| Testo del documento |
Fu Jean-Pierre Hoschedé, fratello di Suzanne, a ricordare nella biografia del patrigno Monet la causa alla base dell’elaborazione del soggetto nel 1886. Di ritorno da un giro di lavoro a bordo di una sua imbarcazione, l’artista scorse Suzanne, allora diciottenne, scalare una collina dell’Île aux Orties in un elegante e leggero abito borghese, la cui sagoma si stagliava sul blu del cielo: «Ma è come Camille ad Argenteuil! Ebbene! Domani torneremo e tu poserai là», esclamò il pittore.

Era dalla fine degli anni Settanta che Monet non affrontava il tema della figura umana che tanto avevano caratterizzato la sua produzione giovanile.

Suzanne come Camille!

Monet non andò poi tanto lontano dalla verità! Le donne furono accomunate dalla triste sorte di spegnersi prematuramente: la giovane Hoschedé sposerà il pittore americano Théodore Butler, ma già deceduta nel 1899 all’età di trentun’anni.

1 (15)

Fu Germaine Hoschedé ad intercedere presso la sorella Suzanne, persuadendola a posare per le estenuanti sedute, protrattesi per ore sotto il sole, a cui la sottomise il maestro fino allo svenimento.

| Righe di dati |
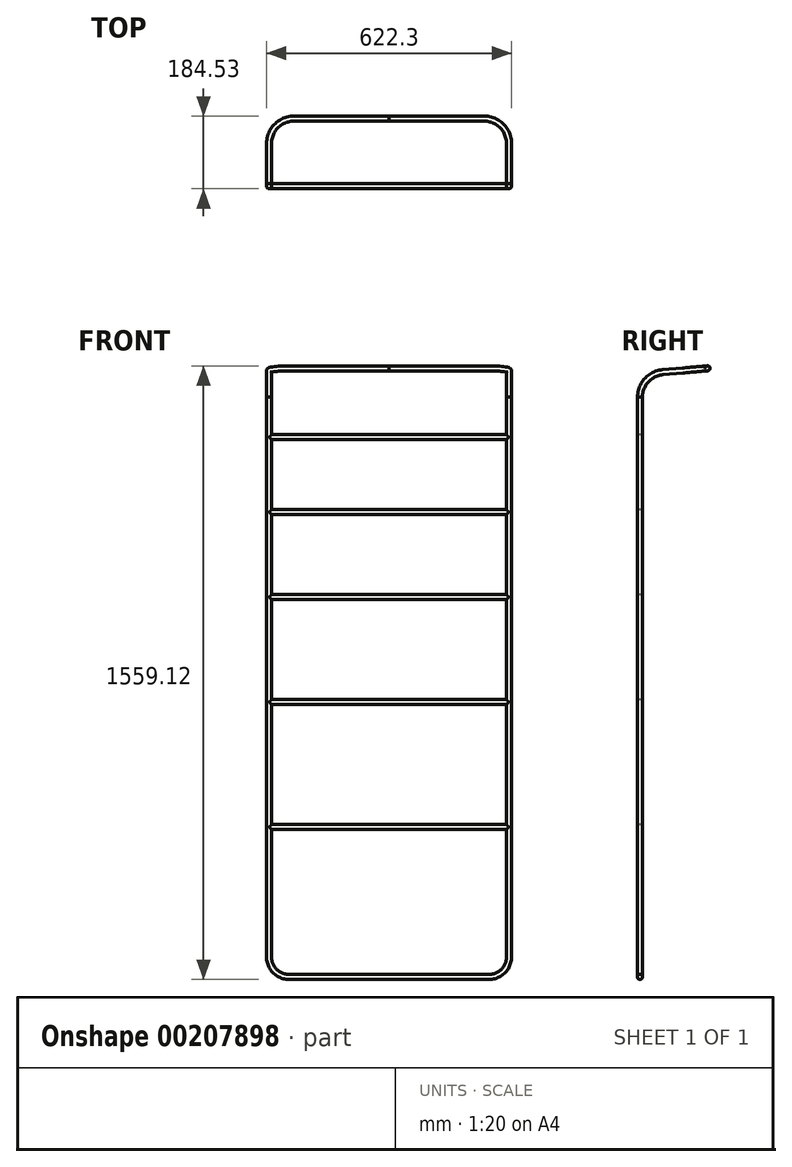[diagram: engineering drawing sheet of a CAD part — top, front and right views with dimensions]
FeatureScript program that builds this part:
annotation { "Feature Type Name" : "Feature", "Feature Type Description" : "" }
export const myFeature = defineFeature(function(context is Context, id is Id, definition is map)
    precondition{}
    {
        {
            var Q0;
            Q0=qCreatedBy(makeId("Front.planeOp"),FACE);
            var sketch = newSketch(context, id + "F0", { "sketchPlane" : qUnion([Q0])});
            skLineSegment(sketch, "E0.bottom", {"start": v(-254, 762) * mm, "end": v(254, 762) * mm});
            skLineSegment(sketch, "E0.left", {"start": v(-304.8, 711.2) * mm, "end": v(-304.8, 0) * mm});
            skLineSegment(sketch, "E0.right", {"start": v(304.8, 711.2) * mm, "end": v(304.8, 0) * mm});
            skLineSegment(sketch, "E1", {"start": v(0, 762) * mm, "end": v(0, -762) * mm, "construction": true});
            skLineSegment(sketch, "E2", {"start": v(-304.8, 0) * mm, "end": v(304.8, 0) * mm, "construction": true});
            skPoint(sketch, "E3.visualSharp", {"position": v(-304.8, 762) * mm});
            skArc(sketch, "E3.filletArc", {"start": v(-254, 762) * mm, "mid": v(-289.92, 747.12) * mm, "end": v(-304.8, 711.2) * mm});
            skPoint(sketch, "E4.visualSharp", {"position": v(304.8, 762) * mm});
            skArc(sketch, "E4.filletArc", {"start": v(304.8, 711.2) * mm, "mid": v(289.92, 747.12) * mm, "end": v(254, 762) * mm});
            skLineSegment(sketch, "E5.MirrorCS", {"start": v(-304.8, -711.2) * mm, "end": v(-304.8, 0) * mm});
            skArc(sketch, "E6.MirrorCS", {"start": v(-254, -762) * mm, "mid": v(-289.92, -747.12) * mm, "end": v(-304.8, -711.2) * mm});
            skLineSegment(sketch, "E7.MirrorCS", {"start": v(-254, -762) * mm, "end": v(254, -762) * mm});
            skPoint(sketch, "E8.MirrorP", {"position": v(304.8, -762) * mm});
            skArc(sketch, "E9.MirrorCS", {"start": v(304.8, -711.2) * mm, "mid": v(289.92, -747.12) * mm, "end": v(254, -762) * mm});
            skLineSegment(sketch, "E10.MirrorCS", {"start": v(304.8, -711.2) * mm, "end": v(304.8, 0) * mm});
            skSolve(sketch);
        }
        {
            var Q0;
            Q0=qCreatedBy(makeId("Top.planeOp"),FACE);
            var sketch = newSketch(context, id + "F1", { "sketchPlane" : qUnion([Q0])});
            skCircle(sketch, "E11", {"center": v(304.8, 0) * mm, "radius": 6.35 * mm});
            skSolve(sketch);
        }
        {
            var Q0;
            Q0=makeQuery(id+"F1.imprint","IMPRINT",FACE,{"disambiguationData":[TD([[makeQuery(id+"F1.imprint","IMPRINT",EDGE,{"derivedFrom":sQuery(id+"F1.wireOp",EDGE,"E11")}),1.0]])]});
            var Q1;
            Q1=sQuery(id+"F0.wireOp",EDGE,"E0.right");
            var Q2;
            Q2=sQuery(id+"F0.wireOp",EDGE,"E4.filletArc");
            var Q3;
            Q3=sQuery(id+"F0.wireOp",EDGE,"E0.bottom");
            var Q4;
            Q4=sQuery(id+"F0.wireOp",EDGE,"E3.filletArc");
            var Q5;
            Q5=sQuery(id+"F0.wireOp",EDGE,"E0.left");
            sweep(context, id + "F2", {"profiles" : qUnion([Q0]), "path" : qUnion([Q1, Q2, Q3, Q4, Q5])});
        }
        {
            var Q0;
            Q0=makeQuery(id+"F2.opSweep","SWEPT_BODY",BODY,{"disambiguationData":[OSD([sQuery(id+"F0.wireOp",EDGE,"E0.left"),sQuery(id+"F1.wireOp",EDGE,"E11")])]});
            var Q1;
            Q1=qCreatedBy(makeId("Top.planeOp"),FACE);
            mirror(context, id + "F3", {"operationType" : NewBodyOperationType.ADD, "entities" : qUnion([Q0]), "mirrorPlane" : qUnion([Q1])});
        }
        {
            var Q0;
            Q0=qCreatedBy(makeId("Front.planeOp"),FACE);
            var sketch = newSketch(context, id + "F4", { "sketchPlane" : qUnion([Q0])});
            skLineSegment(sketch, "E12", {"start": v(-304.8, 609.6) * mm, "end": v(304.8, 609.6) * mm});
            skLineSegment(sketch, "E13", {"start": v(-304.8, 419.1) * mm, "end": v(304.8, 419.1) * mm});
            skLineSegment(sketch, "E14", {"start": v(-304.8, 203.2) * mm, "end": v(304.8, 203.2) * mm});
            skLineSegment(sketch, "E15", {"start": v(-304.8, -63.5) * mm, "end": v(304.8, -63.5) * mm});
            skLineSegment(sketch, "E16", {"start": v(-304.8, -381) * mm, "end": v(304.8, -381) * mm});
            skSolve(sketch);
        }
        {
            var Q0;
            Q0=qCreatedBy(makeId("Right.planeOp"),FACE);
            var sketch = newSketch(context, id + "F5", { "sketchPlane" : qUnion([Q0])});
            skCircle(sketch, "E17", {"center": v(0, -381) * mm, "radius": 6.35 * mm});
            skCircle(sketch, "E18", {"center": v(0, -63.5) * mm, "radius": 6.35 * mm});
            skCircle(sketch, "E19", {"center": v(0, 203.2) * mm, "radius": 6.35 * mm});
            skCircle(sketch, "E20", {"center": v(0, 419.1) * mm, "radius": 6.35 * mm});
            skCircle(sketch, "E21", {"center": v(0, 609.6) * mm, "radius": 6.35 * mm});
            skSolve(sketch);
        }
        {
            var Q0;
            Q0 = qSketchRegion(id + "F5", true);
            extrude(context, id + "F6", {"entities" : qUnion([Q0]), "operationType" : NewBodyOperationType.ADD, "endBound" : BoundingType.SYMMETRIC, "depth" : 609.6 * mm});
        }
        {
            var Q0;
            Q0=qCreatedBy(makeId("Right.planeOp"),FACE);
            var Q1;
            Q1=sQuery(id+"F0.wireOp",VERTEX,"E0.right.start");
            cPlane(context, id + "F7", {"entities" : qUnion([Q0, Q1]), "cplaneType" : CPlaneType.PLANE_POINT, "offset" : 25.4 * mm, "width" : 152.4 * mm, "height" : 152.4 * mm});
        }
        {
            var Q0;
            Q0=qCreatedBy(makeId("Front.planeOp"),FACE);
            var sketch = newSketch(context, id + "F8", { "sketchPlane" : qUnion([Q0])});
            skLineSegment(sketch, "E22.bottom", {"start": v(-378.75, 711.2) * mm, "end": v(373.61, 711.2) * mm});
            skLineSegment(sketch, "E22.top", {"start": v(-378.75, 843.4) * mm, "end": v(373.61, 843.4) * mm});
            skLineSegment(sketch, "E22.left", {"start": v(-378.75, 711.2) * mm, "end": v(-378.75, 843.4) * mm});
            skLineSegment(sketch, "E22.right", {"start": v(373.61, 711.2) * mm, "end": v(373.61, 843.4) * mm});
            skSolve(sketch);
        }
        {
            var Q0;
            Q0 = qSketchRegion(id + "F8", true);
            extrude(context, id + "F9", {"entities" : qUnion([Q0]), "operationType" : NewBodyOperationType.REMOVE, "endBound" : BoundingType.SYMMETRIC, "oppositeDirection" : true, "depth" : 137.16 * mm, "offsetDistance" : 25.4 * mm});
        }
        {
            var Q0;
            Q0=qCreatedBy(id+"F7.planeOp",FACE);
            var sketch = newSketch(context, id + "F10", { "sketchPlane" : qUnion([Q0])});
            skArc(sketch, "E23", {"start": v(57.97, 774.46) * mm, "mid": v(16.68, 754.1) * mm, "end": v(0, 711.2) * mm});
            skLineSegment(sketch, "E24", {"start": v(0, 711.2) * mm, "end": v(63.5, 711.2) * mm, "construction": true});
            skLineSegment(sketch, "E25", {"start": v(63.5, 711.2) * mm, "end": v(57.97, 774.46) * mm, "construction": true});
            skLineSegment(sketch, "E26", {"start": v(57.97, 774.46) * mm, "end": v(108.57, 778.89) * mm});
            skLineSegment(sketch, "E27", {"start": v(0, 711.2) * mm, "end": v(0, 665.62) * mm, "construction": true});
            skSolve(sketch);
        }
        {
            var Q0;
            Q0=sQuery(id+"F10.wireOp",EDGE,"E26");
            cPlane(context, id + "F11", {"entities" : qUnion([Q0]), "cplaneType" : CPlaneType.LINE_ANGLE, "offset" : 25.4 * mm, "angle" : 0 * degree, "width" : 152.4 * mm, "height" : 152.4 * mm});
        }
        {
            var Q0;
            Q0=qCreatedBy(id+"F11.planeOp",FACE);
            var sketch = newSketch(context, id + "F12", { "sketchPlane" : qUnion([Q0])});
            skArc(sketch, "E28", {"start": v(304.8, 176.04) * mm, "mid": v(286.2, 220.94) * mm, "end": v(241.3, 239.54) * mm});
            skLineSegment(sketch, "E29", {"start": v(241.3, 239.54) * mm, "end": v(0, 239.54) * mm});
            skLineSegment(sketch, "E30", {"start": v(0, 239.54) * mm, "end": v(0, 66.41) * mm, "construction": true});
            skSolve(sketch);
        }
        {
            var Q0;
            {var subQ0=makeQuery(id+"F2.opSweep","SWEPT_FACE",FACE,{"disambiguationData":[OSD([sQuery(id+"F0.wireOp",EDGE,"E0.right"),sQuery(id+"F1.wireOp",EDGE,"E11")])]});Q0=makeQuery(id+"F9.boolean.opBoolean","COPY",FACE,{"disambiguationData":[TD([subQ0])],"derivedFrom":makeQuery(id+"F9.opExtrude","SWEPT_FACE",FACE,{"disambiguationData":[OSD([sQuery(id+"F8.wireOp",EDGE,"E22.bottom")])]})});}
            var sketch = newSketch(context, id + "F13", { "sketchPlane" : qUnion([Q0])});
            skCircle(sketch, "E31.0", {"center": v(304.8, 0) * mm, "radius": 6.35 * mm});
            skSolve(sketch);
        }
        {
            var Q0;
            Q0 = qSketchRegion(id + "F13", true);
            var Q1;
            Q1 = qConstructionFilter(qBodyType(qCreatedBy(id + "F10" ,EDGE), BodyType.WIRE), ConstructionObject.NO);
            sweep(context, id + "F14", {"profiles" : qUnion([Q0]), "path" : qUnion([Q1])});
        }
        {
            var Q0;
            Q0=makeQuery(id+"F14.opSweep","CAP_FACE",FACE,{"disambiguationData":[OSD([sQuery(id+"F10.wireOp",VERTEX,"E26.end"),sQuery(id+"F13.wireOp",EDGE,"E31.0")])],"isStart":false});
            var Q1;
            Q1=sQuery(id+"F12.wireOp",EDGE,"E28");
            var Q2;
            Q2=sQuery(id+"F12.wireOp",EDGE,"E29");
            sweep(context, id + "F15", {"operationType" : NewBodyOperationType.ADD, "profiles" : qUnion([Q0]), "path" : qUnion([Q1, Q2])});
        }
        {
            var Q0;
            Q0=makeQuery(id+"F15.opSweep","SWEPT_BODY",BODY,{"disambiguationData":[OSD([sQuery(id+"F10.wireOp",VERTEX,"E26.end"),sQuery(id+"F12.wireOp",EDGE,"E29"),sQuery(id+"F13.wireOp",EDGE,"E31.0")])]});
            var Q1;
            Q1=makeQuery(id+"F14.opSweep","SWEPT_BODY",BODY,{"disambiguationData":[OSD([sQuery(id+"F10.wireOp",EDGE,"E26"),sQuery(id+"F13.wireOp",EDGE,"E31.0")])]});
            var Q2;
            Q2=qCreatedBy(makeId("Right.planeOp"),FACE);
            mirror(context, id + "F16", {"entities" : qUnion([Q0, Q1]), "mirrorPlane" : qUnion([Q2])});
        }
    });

| Compito assegnato 1 |
Puoi ricopiare alla lettera le righe dei record, dall'inizio dei record fino alla riga che contiene "v(0, 762) *", estremi compresi? Lascia fuori le immagini.
| Compito assegnato 2 |
Come proseguiresti il testo su Monet e Suzanne Hoschedé dopo la sua ultima frase?

| Risposta scritta 1 |
[diagram: engineering drawing sheet of a CAD part — top, front and right views with dimensions]
FeatureScript program that builds this part:
annotation { "Feature Type Name" : "Feature", "Feature Type Description" : "" }
export const myFeature = defineFeature(function(context is Context, id is Id, definition is map)
    precondition{}
    {
        {
            var Q0;
            Q0=qCreatedBy(makeId("Front.planeOp"),FACE);
            var sketch = newSketch(context, id + "F0", { "sketchPlane" : qUnion([Q0])});
            skLineSegment(sketch, "E0.bottom", {"start": v(-254, 762) * mm, "end": v(254, 762) * mm});
            skLineSegment(sketch, "E0.left", {"start": v(-304.8, 711.2) * mm, "end": v(-304.8, 0) * mm});
            skLineSegment(sketch, "E0.right", {"start": v(304.8, 711.2) * mm, "end": v(304.8, 0) * mm});
            skLineSegment(sketch, "E1", {"start": v(0, 762) * mm, "end": v(0, -762) * mm, "construction": true});

| Risposta scritta 2 |
Il critico Mrs. Lilla Cabot-Perry sostiene che Monet avesse denominato le due tele, rispettivamente, Ascensione (Suzanne verso destra) e Assunzione (Suzanne verso sinistra, in cui le forme più mature della modella sembrerebbero quelle di una vergine moderna) e che, tuttavia insoddisfatto della resa pittorica sperata e avvinto da un profondo sconforto, avesse colpito con lo zoccolo uno dei due dipinti, producendo una lacerazione nella parte centrale, seppur nascosta ben presto da una riuscita riparazione. Osservando attentamente i due dipinti si comprende la volontà di Monet di dar forma a una figura anonima priva di particolari riconoscibili e identificabili, spersonalizzando, in tal modo, la modella, anziché restituirne fedelmente i tratti somatici, qui appena abbozzati. Non può definirsi un “ritratto personale” nel senso classico del termine, bensì una “presenza impersonale”: una visione effimera di una sagoma fuggevole all’aria aperta, in linea con i dettami della poetica impressionista.

1 (11)

1 (10)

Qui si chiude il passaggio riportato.